# Pricing Block Layers



## eoin (7 Dec 2015)

Hi

I heard the going rate around the area I wish to build is 60/70c a block.

I have no idea what this should or does usually include. Basically all I know is that is doesn't include materials and that the block work for the footings is usually a bit less per block.

The build would consist of a standard cavity wall with insulation.

Does the blocklayer employ his own labourer at the 60/70c a block rate?

The house will have a precast concrete 1st floor. (Which I imagine would make things easier for the blocklayer doing the work.)

When it comes to sills, lintels and insulation between the cavity walls would these normally be extra?

Other than the materials and price per block what else should I budget for?


----------



## quadrangle (4 Mar 2016)

It is up to you to determine what the blocklayer is pricing for. A price per block figure is not really a relevant figure due to extra work with insulation, sills, lintels etc. 
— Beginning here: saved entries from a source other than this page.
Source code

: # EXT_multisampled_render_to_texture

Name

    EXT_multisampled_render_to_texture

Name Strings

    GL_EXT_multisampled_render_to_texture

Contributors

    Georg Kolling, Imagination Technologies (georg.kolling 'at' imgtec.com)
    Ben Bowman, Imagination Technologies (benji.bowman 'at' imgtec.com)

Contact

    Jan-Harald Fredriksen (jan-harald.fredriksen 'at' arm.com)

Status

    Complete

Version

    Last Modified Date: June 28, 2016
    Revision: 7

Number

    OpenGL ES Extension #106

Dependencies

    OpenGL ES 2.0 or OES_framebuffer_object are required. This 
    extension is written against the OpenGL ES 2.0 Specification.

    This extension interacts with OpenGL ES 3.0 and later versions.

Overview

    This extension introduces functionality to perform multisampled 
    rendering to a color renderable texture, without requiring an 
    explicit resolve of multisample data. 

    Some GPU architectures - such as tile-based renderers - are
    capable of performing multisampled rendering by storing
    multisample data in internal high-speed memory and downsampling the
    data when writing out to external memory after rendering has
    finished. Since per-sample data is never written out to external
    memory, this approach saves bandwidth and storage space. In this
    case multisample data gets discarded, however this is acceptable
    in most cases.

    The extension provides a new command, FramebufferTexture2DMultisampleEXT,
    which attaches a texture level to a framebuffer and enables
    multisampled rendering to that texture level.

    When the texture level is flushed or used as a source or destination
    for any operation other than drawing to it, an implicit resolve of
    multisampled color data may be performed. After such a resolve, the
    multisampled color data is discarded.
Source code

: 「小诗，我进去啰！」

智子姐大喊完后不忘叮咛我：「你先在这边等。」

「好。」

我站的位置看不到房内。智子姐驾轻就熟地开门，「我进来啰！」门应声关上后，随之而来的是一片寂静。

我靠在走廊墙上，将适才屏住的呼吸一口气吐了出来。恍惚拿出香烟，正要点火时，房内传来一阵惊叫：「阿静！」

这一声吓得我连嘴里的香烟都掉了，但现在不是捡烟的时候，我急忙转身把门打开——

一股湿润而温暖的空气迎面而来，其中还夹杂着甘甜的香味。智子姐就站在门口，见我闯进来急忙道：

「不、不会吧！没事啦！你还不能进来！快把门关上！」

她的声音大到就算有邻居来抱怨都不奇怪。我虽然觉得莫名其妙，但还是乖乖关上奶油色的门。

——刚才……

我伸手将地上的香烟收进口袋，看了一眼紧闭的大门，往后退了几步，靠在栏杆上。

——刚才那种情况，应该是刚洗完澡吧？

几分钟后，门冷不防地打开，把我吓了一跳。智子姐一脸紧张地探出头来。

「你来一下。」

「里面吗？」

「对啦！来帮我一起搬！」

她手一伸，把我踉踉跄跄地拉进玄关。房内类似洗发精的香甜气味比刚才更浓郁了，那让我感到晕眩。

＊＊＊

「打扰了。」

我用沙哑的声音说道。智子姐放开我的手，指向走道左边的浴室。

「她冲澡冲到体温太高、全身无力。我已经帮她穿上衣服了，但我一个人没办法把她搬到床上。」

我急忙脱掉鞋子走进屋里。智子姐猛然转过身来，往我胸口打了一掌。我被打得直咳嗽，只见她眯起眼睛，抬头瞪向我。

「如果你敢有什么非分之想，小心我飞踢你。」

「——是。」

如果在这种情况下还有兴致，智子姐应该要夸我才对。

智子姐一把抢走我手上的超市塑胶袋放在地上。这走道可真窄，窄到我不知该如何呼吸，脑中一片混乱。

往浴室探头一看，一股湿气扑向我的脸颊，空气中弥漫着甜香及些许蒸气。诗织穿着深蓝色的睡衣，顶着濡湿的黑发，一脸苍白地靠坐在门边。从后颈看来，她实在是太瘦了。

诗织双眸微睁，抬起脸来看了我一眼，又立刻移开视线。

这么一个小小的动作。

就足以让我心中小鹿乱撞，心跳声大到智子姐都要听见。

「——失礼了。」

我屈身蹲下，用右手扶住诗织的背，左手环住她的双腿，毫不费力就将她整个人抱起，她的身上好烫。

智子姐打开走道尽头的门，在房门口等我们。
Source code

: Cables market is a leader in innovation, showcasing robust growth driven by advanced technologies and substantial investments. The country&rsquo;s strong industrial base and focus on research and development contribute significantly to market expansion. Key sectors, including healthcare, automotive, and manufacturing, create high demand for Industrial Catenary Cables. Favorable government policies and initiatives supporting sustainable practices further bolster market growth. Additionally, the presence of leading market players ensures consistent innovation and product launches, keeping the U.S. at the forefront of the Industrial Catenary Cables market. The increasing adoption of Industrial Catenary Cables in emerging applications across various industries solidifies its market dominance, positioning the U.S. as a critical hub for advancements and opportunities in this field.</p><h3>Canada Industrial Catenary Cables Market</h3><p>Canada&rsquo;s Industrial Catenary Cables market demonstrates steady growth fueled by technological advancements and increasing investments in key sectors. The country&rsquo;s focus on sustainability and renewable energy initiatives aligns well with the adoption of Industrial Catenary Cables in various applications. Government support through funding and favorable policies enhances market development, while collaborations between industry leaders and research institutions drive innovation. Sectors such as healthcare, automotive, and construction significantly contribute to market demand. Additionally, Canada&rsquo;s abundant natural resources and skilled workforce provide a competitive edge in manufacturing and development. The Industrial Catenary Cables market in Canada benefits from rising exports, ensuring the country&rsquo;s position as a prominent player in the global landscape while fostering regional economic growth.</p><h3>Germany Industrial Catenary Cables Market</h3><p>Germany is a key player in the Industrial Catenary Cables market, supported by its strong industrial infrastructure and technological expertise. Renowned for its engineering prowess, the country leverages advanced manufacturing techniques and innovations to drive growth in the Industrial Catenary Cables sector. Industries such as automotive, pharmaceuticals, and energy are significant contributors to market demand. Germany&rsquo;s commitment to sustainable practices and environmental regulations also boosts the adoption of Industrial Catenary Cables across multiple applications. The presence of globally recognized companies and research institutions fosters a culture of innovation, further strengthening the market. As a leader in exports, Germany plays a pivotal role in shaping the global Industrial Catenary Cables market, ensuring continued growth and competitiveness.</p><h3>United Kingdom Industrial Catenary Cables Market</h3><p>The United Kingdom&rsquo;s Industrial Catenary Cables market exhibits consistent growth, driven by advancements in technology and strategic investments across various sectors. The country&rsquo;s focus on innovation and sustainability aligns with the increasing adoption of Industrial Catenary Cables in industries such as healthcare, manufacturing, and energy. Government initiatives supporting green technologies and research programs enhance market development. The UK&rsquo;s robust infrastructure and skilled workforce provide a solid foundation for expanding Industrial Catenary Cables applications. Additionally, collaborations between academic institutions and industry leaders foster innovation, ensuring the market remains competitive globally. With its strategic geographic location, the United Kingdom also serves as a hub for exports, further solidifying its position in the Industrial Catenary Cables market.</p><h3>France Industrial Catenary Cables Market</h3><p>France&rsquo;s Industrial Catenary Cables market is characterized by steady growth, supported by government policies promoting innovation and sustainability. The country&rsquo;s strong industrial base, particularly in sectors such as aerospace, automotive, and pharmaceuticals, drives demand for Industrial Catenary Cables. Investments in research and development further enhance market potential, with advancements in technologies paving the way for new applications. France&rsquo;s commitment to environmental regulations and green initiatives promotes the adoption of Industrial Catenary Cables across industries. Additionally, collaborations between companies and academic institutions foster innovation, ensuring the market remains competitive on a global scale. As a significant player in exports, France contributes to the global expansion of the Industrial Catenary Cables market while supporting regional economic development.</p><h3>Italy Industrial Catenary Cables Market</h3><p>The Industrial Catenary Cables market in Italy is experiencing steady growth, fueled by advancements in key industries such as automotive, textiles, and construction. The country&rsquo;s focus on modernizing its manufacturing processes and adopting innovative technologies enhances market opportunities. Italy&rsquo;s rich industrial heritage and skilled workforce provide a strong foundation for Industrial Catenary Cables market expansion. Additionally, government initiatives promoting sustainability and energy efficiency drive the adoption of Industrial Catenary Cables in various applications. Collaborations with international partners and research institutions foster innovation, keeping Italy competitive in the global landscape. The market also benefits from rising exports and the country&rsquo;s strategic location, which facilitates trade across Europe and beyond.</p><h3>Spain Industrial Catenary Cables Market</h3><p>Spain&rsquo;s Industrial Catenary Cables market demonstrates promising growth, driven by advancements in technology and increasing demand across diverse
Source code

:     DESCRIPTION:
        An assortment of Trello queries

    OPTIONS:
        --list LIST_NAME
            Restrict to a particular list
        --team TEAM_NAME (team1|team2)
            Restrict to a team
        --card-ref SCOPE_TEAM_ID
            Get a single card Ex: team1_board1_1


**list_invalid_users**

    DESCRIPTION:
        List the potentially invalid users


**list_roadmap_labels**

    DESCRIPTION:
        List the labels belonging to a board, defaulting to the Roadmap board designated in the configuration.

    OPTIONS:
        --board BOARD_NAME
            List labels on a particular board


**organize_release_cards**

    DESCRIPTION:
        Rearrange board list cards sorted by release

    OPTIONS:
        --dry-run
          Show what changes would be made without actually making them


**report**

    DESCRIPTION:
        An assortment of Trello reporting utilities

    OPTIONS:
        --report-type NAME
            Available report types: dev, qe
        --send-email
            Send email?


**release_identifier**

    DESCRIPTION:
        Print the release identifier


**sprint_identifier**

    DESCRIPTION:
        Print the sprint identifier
Most people get a set price for the full job including extras and then divide by the number of blocks which becomes a price per block.


----------



## noproblem (4 Mar 2016)

Blocklayer price usually includes, blocks, fitting lentils, cills, insulation, etc, up to wall plate but only the labour. You buy all the materials. 
Personally, I would let the blocklayer buy the material, use it as he needs it and pay him when job complete. This way, they're getting the blocks they want, etc and will probably buy all of it cheaper than you anyway. Also less chance of theft as they'll get what they need for the week or whatever, plus the cement will be fresh. If they offer to buy the material rather than yourself, don't question the offer and stay friendly with them because 99.9% want to do a good job and take pride in that.


----------